Since finishing my thesis, I have worked as a curatorial assistant at IWM and I am now a Teaching Fellow at King’s College London. My time at the Museum taught me how to work with archival collections in new ways, how to develop interesting and innovative research questions and how to communicate new knowledge and ideas. I am now putting these same skills into practice as a teacher and researcher.
I started my Collaborative Doctoral Partnership (CDP) with the IWM and the University of Reading in October 2017 and, less than one year in, I already feel it has been a very formative experience.
Over these three years, I will be researching ‘British military encounters with Italian civilians, 1943-1946’, a topic I consider of particular relevance today. Apart from the historiographical benefit deriving from uncovering a ‘grey area’ of the Italian Campaign, the study of the encounters between different cultures is of particular significance at a time when waves of anxiety hover over fears of increased social, national and racial divisions.
Among the aspects that fascinated me the most are its interdisciplinary and international approach. The idea of digging deep into the vast, varied collection of the museum, as well as the possibility to travel and research between two countries, captivated my imagination from when I first read the proposal. The reconstruction of the history and memory of the clash of cultures that took place in Italy during the Allied occupation requires intense archive-based work as well as a focus on oral history sources that is proving to be a fascinating personal experience.
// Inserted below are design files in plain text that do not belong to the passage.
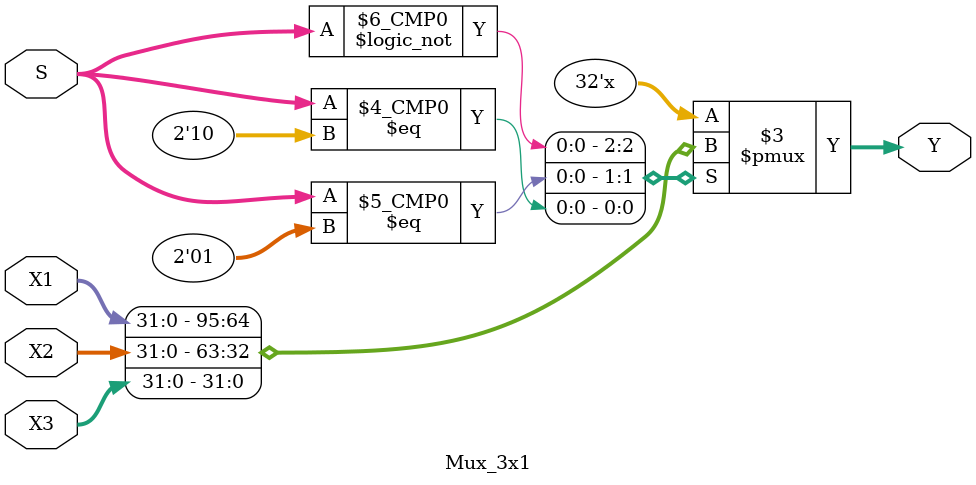
<source format=v>
module Mux_3x1(
    input  [31:0] X1 , X2 , X3 , 
    output reg [31:0] Y,
    input  [1 :0] S
    );
	
  always @(*) 
	begin
		 case (S)
			  2'b00   : Y = X1 ;
			  2'b01   : Y = X2 ;
			  2'b10   : Y = X3 ;
			  default : Y = 32'bx ;
		 endcase	
	end 	

endmodule
</source>
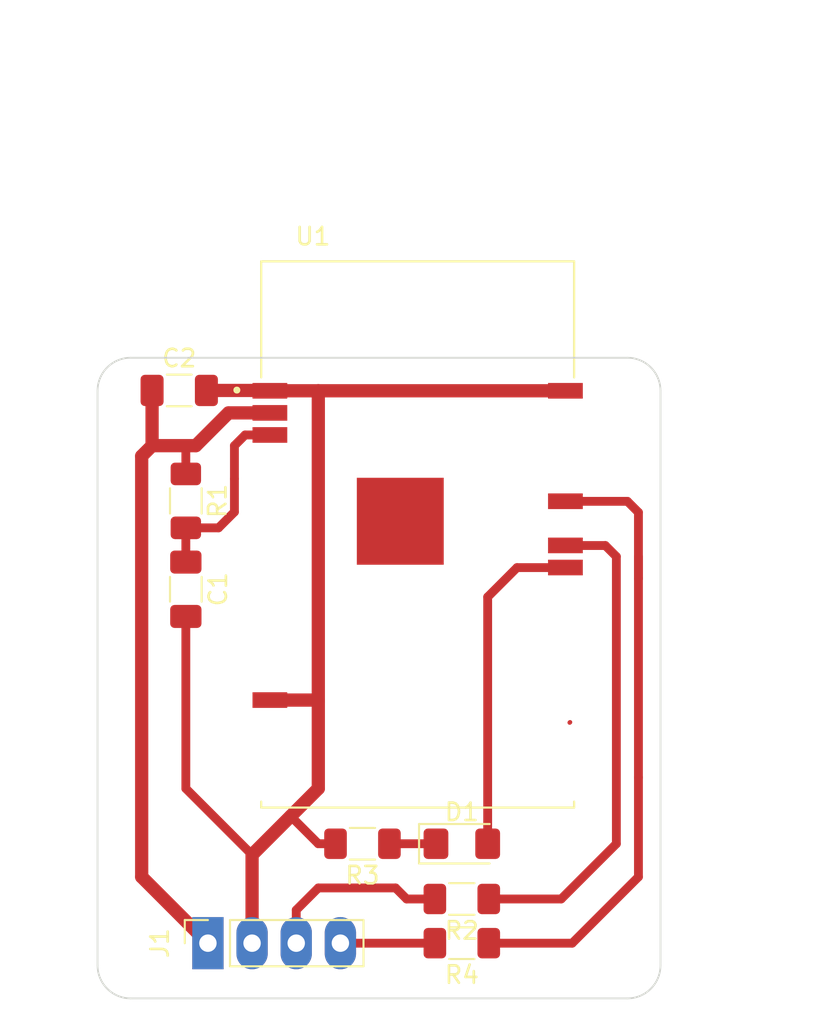
<source format=kicad_pcb>
(kicad_pcb (version 20221018) (generator pcbnew)

  (general
    (thickness 1.6)
  )

  (paper "A4")
  (layers
    (0 "F.Cu" signal)
    (31 "B.Cu" signal)
    (32 "B.Adhes" user "B.Adhesive")
    (33 "F.Adhes" user "F.Adhesive")
    (34 "B.Paste" user)
    (35 "F.Paste" user)
    (36 "B.SilkS" user "B.Silkscreen")
    (37 "F.SilkS" user "F.Silkscreen")
    (38 "B.Mask" user)
    (39 "F.Mask" user)
    (40 "Dwgs.User" user "User.Drawings")
    (41 "Cmts.User" user "User.Comments")
    (42 "Eco1.User" user "User.Eco1")
    (43 "Eco2.User" user "User.Eco2")
    (44 "Edge.Cuts" user)
    (45 "Margin" user)
    (46 "B.CrtYd" user "B.Courtyard")
    (47 "F.CrtYd" user "F.Courtyard")
    (48 "B.Fab" user)
    (49 "F.Fab" user)
    (50 "User.1" user)
    (51 "User.2" user)
    (52 "User.3" user)
    (53 "User.4" user)
    (54 "User.5" user)
    (55 "User.6" user)
    (56 "User.7" user)
    (57 "User.8" user)
    (58 "User.9" user)
  )

  (setup
    (pad_to_mask_clearance 0)
    (pcbplotparams
      (layerselection 0x00010fc_ffffffff)
      (plot_on_all_layers_selection 0x0000000_00000000)
      (disableapertmacros false)
      (usegerberextensions false)
      (usegerberattributes true)
      (usegerberadvancedattributes true)
      (creategerberjobfile true)
      (dashed_line_dash_ratio 12.000000)
      (dashed_line_gap_ratio 3.000000)
      (svgprecision 4)
      (plotframeref false)
      (viasonmask false)
      (mode 1)
      (useauxorigin false)
      (hpglpennumber 1)
      (hpglpenspeed 20)
      (hpglpendiameter 15.000000)
      (dxfpolygonmode true)
      (dxfimperialunits true)
      (dxfusepcbnewfont true)
      (psnegative false)
      (psa4output false)
      (plotreference true)
      (plotvalue true)
      (plotinvisibletext false)
      (sketchpadsonfab false)
      (subtractmaskfromsilk false)
      (outputformat 1)
      (mirror false)
      (drillshape 0)
      (scaleselection 1)
      (outputdirectory "")
    )
  )

  (net 0 "")
  (net 1 "GND")
  (net 2 "Net-(U1-EN)")
  (net 3 "+3V3")
  (net 4 "Net-(J1-Pin_3)")
  (net 5 "Net-(J1-Pin_4)")
  (net 6 "Net-(D1-K)")
  (net 7 "Net-(D1-A)")
  (net 8 "unconnected-(U1-IO15{slash}GPIO15{slash}ADC2_CH3{slash}TOUCH3{slash}MTDO{slash}HSPICS0{slash}RTC_GPIO13{slash}HS2_CMD{slash}SD_CMD{slash}EMAC_RXD3-Pad23)")
  (net 9 "unconnected-(U1-EP-Pad39)")
  (net 10 "Net-(U1-IO21{slash}GPIO21{slash}VSPIHD{slash}EMAC_TX_EN)")
  (net 11 "Net-(U1-IO19{slash}GPIO19{slash}VSPIQ{slash}U0CTS{slash}EMAC_TXD0)")

  (footprint "Resistor_SMD:R_1206_3216Metric_Pad1.30x1.75mm_HandSolder" (layer "F.Cu") (at 20.955 -5.715 180))

  (footprint "Connector_PinSocket_2.54mm:PinSocket_1x04_P2.54mm_Vertical" (layer "F.Cu") (at 6.35 -3.175 90))

  (footprint "Resistor_SMD:R_1206_3216Metric_Pad1.30x1.75mm_HandSolder" (layer "F.Cu") (at 20.955 -3.175 180))

  (footprint "Diode_SMD:D_1206_3216Metric_Pad1.42x1.75mm_HandSolder" (layer "F.Cu") (at 20.955 -8.89))

  (footprint "Capacitor_SMD:C_1206_3216Metric_Pad1.33x1.80mm_HandSolder" (layer "F.Cu") (at 5.08 -23.52 -90))

  (footprint "Resistor_SMD:R_1206_3216Metric_Pad1.30x1.75mm_HandSolder" (layer "F.Cu") (at 15.24 -8.89 180))

  (footprint "Resistor_SMD:R_1206_3216Metric_Pad1.30x1.75mm_HandSolder" (layer "F.Cu") (at 5.08 -28.6 -90))

  (footprint "custom:XCVR_ESP32-WROVER-B_(16MB)" (layer "F.Cu") (at 18.415 -26.67))

  (footprint "Capacitor_SMD:C_1206_3216Metric_Pad1.33x1.80mm_HandSolder" (layer "F.Cu") (at 4.7 -34.95))

  (gr_line (start 1.905 0) (end 30.48 0)
    (stroke (width 0.1) (type default)) (layer "Edge.Cuts") (tstamp 16ca1a10-44f9-411a-8d6d-ce59adccffe8))
  (gr_arc (start 1.905 0) (mid 0.557962 -0.557962) (end 0 -1.905)
    (stroke (width 0.1) (type default)) (layer "Edge.Cuts") (tstamp 4bf0feab-3a2e-4352-8cbc-368eeff6db8f))
  (gr_arc (start 30.480001 -36.830001) (mid 31.827039 -36.272039) (end 32.385001 -34.925001)
    (stroke (width 0.1) (type default)) (layer "Edge.Cuts") (tstamp 55dbd51c-8304-43b0-9d0e-f104b1b8226d))
  (gr_arc (start 0 -34.925) (mid 0.557962 -36.272038) (end 1.905 -36.83)
    (stroke (width 0.1) (type default)) (layer "Edge.Cuts") (tstamp 6093df2e-1721-45a5-8b6d-5d229e386234))
  (gr_arc (start 32.385 -1.905) (mid 31.827038 -0.557962) (end 30.48 0)
    (stroke (width 0.1) (type default)) (layer "Edge.Cuts") (tstamp 760a17e1-180a-49e7-bedb-1414f9112d4d))
  (gr_line (start 30.48 -36.83) (end 1.905 -36.83)
    (stroke (width 0.1) (type default)) (layer "Edge.Cuts") (tstamp ab9b9652-2911-4f56-8991-dc9fc6858a40))
  (gr_line (start 32.385001 -1.905) (end 32.385001 -34.925001)
    (stroke (width 0.1) (type default)) (layer "Edge.Cuts") (tstamp c3a6e1fa-e341-489a-854c-ae053acdfacb))
  (gr_line (start 0 -34.925) (end 0 -1.905)
    (stroke (width 0.1) (type default)) (layer "Edge.Cuts") (tstamp ddaa3e2b-4d28-41db-8758-515f235995fe))

  (segment (start 12.7 -12.065) (end 12.7 -17.145) (width 0.762) (layer "F.Cu") (net 1) (tstamp 0300b5c6-9442-4630-8288-475260e3f9a3))
  (segment (start 12.695 -17.15) (end 9.915 -17.15) (width 0.762) (layer "F.Cu") (net 1) (tstamp 106a0f31-561d-4aa1-a8b7-e15313fd3a48))
  (segment (start 8.89 -8.255) (end 11.1125 -10.4775) (width 0.762) (layer "F.Cu") (net 1) (tstamp 10803ca4-f591-4701-bf98-d94b157f9e71))
  (segment (start 13.69 -8.89) (end 12.7 -8.89) (width 0.508) (layer "F.Cu") (net 1) (tstamp 1c878689-8c24-4346-bb2e-c18a4412bd6c))
  (segment (start 5.08 -12.065) (end 5.08 -21.9575) (width 0.508) (layer "F.Cu") (net 1) (tstamp 267f76b8-1705-4b35-ba4a-cd68adeac624))
  (segment (start 9.915 -34.93) (end 12.7 -34.93) (width 0.762) (layer "F.Cu") (net 1) (tstamp 3eb8eae1-b9d7-4241-8ada-1ccfaf95d5b5))
  (segment (start 11.1125 -10.4775) (end 12.7 -12.065) (width 0.762) (layer "F.Cu") (net 1) (tstamp 54f443f8-e3dc-4970-b32f-b09c87119ac6))
  (segment (start 9.895 -34.95) (end 9.915 -34.93) (width 0.762) (layer "F.Cu") (net 1) (tstamp 61836f23-3dac-459e-b6d6-eddc687eb820))
  (segment (start 12.7 -17.145) (end 12.695 -17.15) (width 0.762) (layer "F.Cu") (net 1) (tstamp 6cdd00e1-1e51-487d-a350-51b7b90a42e2))
  (segment (start 6.2825 -34.93) (end 6.2625 -34.95) (width 0.762) (layer "F.Cu") (net 1) (tstamp 9628c979-0497-48b6-ab37-c5eb1fa90af2))
  (segment (start 12.7 -17.145) (end 12.7 -34.93) (width 0.762) (layer "F.Cu") (net 1) (tstamp 9b687c37-511f-4340-a3f3-e964ab8adcc9))
  (segment (start 8.89 -3.175) (end 8.89 -8.255) (width 0.762) (layer "F.Cu") (net 1) (tstamp b65dbf82-51c9-4c07-aad9-4350edb04641))
  (segment (start 12.7 -34.93) (end 26.915 -34.93) (width 0.762) (layer "F.Cu") (net 1) (tstamp bc9d0251-c8af-4dc7-ba7e-baba4799021d))
  (segment (start 6.2625 -34.95) (end 9.895 -34.95) (width 0.762) (layer "F.Cu") (net 1) (tstamp c4c6c83e-05a1-498a-b979-c561bbf01741))
  (segment (start 12.7 -8.89) (end 11.1125 -10.4775) (width 0.508) (layer "F.Cu") (net 1) (tstamp c61912e1-e967-4432-8703-f455a9498be5))
  (segment (start 8.89 -8.255) (end 5.08 -12.065) (width 0.508) (layer "F.Cu") (net 1) (tstamp f55fb961-ddea-4e1b-a808-1eb591eba53d))
  (segment (start 7.875 -31.775) (end 8.49 -32.39) (width 0.508) (layer "F.Cu") (net 2) (tstamp 0c478cac-82fb-4341-80c4-8f65be7f3664))
  (segment (start 5.335 -27.05) (end 6.96 -27.05) (width 0.508) (layer "F.Cu") (net 2) (tstamp 283418db-1e20-4442-864f-5081cac7eb1f))
  (segment (start 7.875 -27.965) (end 7.875 -29.87) (width 0.508) (layer "F.Cu") (net 2) (tstamp 3f1fdcb9-32a8-4fb0-8721-41e58e50be0b))
  (segment (start 8.49 -32.39) (end 9.915 -32.39) (width 0.508) (layer "F.Cu") (net 2) (tstamp 6259729c-5c2a-4b61-8614-971c046a9ce9))
  (segment (start 5.08 -27.05) (end 5.08 -25.0825) (width 0.508) (layer "F.Cu") (net 2) (tstamp 66c2954f-953c-481c-8c1e-cd737cd11256))
  (segment (start 6.96 -27.05) (end 7.875 -27.965) (width 0.508) (layer "F.Cu") (net 2) (tstamp 8634236c-1842-4603-9cab-0552cd1f2b43))
  (segment (start 7.875 -29.87) (end 7.875 -31.775) (width 0.508) (layer "F.Cu") (net 2) (tstamp f0207239-0fa3-4a75-a00f-e037009440b5))
  (segment (start 7.5375 -33.66) (end 9.915 -33.66) (width 0.762) (layer "F.Cu") (net 3) (tstamp 4391fc63-58ce-4dc3-94f1-afb244207716))
  (segment (start 6.35 -3.175) (end 2.54 -6.985) (width 0.762) (layer "F.Cu") (net 3) (tstamp 486ade21-d9f2-4c6c-bc9b-5e076ad8b80e))
  (segment (start 5.6525 -31.775) (end 7.5375 -33.66) (width 0.762) (layer "F.Cu") (net 3) (tstamp 68bcbf4b-ba7e-42d5-a7fe-00be31be14e8))
  (segment (start 2.54 -6.985) (end 2.54 -31.1775) (width 0.762) (layer "F.Cu") (net 3) (tstamp 6e988925-9169-4406-a490-e234846fc380))
  (segment (start 3.1375 -34.95) (end 3.1375 -31.775) (width 0.762) (layer "F.Cu") (net 3) (tstamp a03a6fc7-81b2-45aa-a45a-3d38274074c7))
  (segment (start 5.08 -30.15) (end 5.08 -31.775) (width 0.508) (layer "F.Cu") (net 3) (tstamp ad7b7797-7322-4a26-bfda-8ea1c5013b4b))
  (segment (start 3.1375 -31.775) (end 5.6525 -31.775) (width 0.762) (layer "F.Cu") (net 3) (tstamp b0e900a7-1763-4885-ba19-7f1c1d48d959))
  (segment (start 2.54 -31.1775) (end 3.1375 -31.775) (width 0.762) (layer "F.Cu") (net 3) (tstamp e5fc0668-9c94-4da1-b261-648ac8cb1ef6))
  (segment (start 17.78 -5.715) (end 17.145 -6.35) (width 0.508) (layer "F.Cu") (net 4) (tstamp 1a337f94-0995-4ba8-ac36-d6aeef06a31c))
  (segment (start 12.7 -6.35) (end 11.43 -5.08) (width 0.508) (layer "F.Cu") (net 4) (tstamp 7e7e2d5e-9799-469e-95a9-ca5e809b982f))
  (segment (start 17.145 -6.35) (end 12.7 -6.35) (width 0.508) (layer "F.Cu") (net 4) (tstamp 8a7ee7de-c2cc-47f1-a210-e72c9b153007))
  (segment (start 19.405 -5.715) (end 17.78 -5.715) (width 0.508) (layer "F.Cu") (net 4) (tstamp c73f9291-4c29-4b55-8209-77f8eabedf79))
  (segment (start 11.43 -5.08) (end 11.43 -3.175) (width 0.508) (layer "F.Cu") (net 4) (tstamp dbeece8d-f794-434d-afd8-c5c77858f2e0))
  (segment (start 13.97 -3.175) (end 19.405 -3.175) (width 0.508) (layer "F.Cu") (net 5) (tstamp af487c86-24ba-425f-bede-f732e6b7755b))
  (segment (start 16.79 -8.89) (end 19.4675 -8.89) (width 0.508) (layer "F.Cu") (net 6) (tstamp e7fd5491-e23e-41bd-ba42-46366e065791))
  (segment (start 26.91 -24.765) (end 26.915 -24.77) (width 0.508) (layer "F.Cu") (net 7) (tstamp 03de8668-f973-4267-bf94-9533779484dd))
  (segment (start 22.4425 -23.0775) (end 24.13 -24.765) (width 0.508) (layer "F.Cu") (net 7) (tstamp 42f9dc11-5622-4079-be78-820e57569549))
  (segment (start 22.4425 -8.89) (end 22.4425 -23.0775) (width 0.508) (layer "F.Cu") (net 7) (tstamp 8bd8838c-e378-45ad-a66b-e3b10700ad29))
  (segment (start 24.13 -24.765) (end 26.91 -24.765) (width 0.508) (layer "F.Cu") (net 7) (tstamp b8aa3d70-5db1-49a3-b3b1-e9b1e4025d2f))
  (segment (start 22.86 -9.3075) (end 22.4425 -8.89) (width 0.508) (layer "F.Cu") (net 7) (tstamp d3a851dc-716f-45d4-a4b2-89f3d829d088))
  (segment (start 27.18 -15.875) (end 27.16 -15.855) (width 0.254) (layer "F.Cu") (net 8) (tstamp e251d1cd-d4ed-4ea0-abe1-cf06bffb0028))
  (segment (start 31.115 -24.13) (end 31.115 -27.94) (width 0.508) (layer "F.Cu") (net 10) (tstamp 1b92423a-bf88-4e24-8171-3bf9e03a226d))
  (segment (start 31.115 -27.94) (end 30.48 -28.575) (width 0.508) (layer "F.Cu") (net 10) (tstamp 207dde48-597a-4dbc-a03c-7235c782d320))
  (segment (start 31.115 -24.13) (end 31.115 -25.4) (width 0.508) (layer "F.Cu") (net 10) (tstamp 256a8b7f-b0f4-43f9-8a80-453b60004367))
  (segment (start 30.48 -28.575) (end 26.92 -28.575) (width 0.508) (layer "F.Cu") (net 10) (tstamp 611f659f-fcf8-40e8-8ec4-737e6ff06a78))
  (segment (start 31.115 -12.7) (end 31.115 -24.13) (width 0.508) (layer "F.Cu") (net 10) (tstamp 663b0538-3e62-4c66-99f9-1526e3722a23))
  (segment (start 26.92 -28.575) (end 26.915 -28.58) (width 0.508) (layer "F.Cu") (net 10) (tstamp 9cffc7ca-06bc-4eb8-b592-7012e14f9f42))
  (segment (start 27.305 -3.175) (end 22.505 -3.175) (width 0.508) (layer "F.Cu") (net 10) (tstamp a0c684ca-a796-4bae-8c66-8936e6ffcfb4))
  (segment (start 31.115 -12.7) (end 31.115 -6.985) (width 0.508) (layer "F.Cu") (net 10) (tstamp a69e7e12-4004-4be7-993e-8f186df4fd8d))
  (segment (start 31.115 -6.985) (end 27.305 -3.175) (width 0.508) (layer "F.Cu") (net 10) (tstamp dfc64e63-5023-43a2-87bc-a32e2b9528b8))
  (segment (start 26.67 -5.715) (end 29.845 -8.89) (width 0.508) (layer "F.Cu") (net 11) (tstamp 32df0e34-1b16-478c-9d19-85ae7523ebcc))
  (segment (start 29.845 -8.89) (end 29.845 -25.4) (width 0.508) (layer "F.Cu") (net 11) (tstamp 3935ed33-6f9e-475a-a632-b78068e1ee1e))
  (segment (start 22.505 -5.715) (end 26.67 -5.715) (width 0.508) (layer "F.Cu") (net 11) (tstamp 57c4ef82-1be8-4a28-af20-842aa419bc7f))
  (segment (start 29.21 -26.035) (end 26.92 -26.035) (width 0.508) (layer "F.Cu") (net 11) (tstamp 885a9133-e870-40c9-bf1d-733986221aa6))
  (segment (start 26.92 -26.035) (end 26.915 -26.04) (width 0.508) (layer "F.Cu") (net 11) (tstamp ad97e5ea-86f7-4224-b980-0fb2031fbd47))
  (segment (start 29.845 -25.4) (end 29.21 -26.035) (width 0.508) (layer "F.Cu") (net 11) (tstamp c4b77c37-c8d0-480f-b026-42e66d6ee1d2))

)

</source>
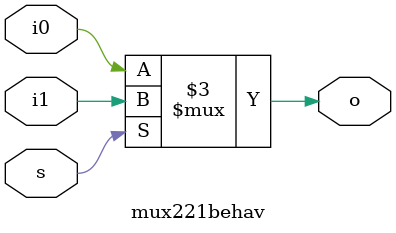
<source format=v>
`timescale 1ns / 1ps

module mux221behav( input i0,i1,s,output reg o);

always@(*)
begin
if(s)
o=i1;
else
o=i0;
end
endmodule

</source>
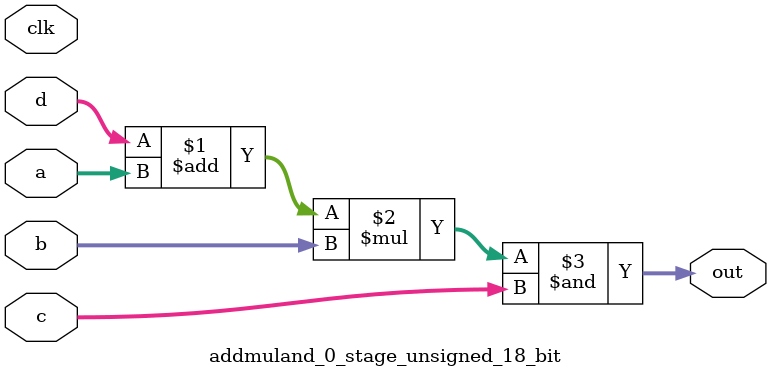
<source format=sv>
(* use_dsp = "yes" *) module addmuland_0_stage_unsigned_18_bit(
	input  [17:0] a,
	input  [17:0] b,
	input  [17:0] c,
	input  [17:0] d,
	output [17:0] out,
	input clk);

	assign out = ((d + a) * b) & c;
endmodule

</source>
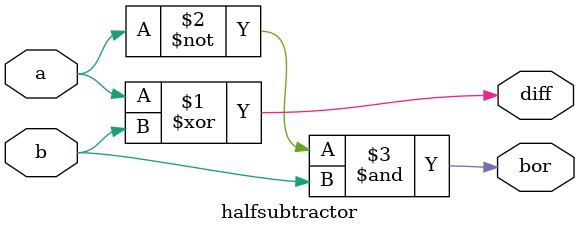
<source format=v>

module halfsubtractor
(input a,b,
 output diff,bor);

assign diff=a^b,
	bor=(~a)&b;
endmodule

</source>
Tracking down, meeting and interviewing people who lived through both the testing and the more pleasant aspects of these encounters is widening my perception of Italy’s wartime history and I am enjoying uncovering experiences hitherto ‘hidden from history’.
When the interview process creates an emphatic relation with the interviewee, who is challenged to bring the ghosts of his past back to life, the result is particularly satisfying. My most successful interview – involving a British veteran and his Italian wife – spread over two days for a total of six hours of recording, covering his wartime service as well as their own life together. Among the personal stories uncovered, the account of an Italian teenager from Nettuno who unexpectedly joined the liberators in the fight against the Germans, on the shores of the Allied landing of Anzio, was particularly poignant.
When I decided to apply for this studentship opportunity and return to the academic life, which I completed in Italy seven years ago, I was both excited and curious about the idea of studying in a British university, and in particular at the challenge of working on a Ph.D. in a foreign language. The experienced and knowledgeable support from both my museum and university supervisors has been of great help, and the absence of a normal work routine in terms of time and space required significant self-organisation skills which I had to acquire quickly.
Doing a CDP project does make you feel ‘special’ in different ways. I have access to facilities, knowledge, training and assistance of many kinds from both Reading and the IWM. The creative and supportive environment, the companionship of other CDP students and the readiness of IWM staff to engage with my project – all are helping me to have a truly absorbing experience. I now look forward to the challenge of presenting aspects of my research at two international conferences in Italy; the perfect conclusion of my first academic year.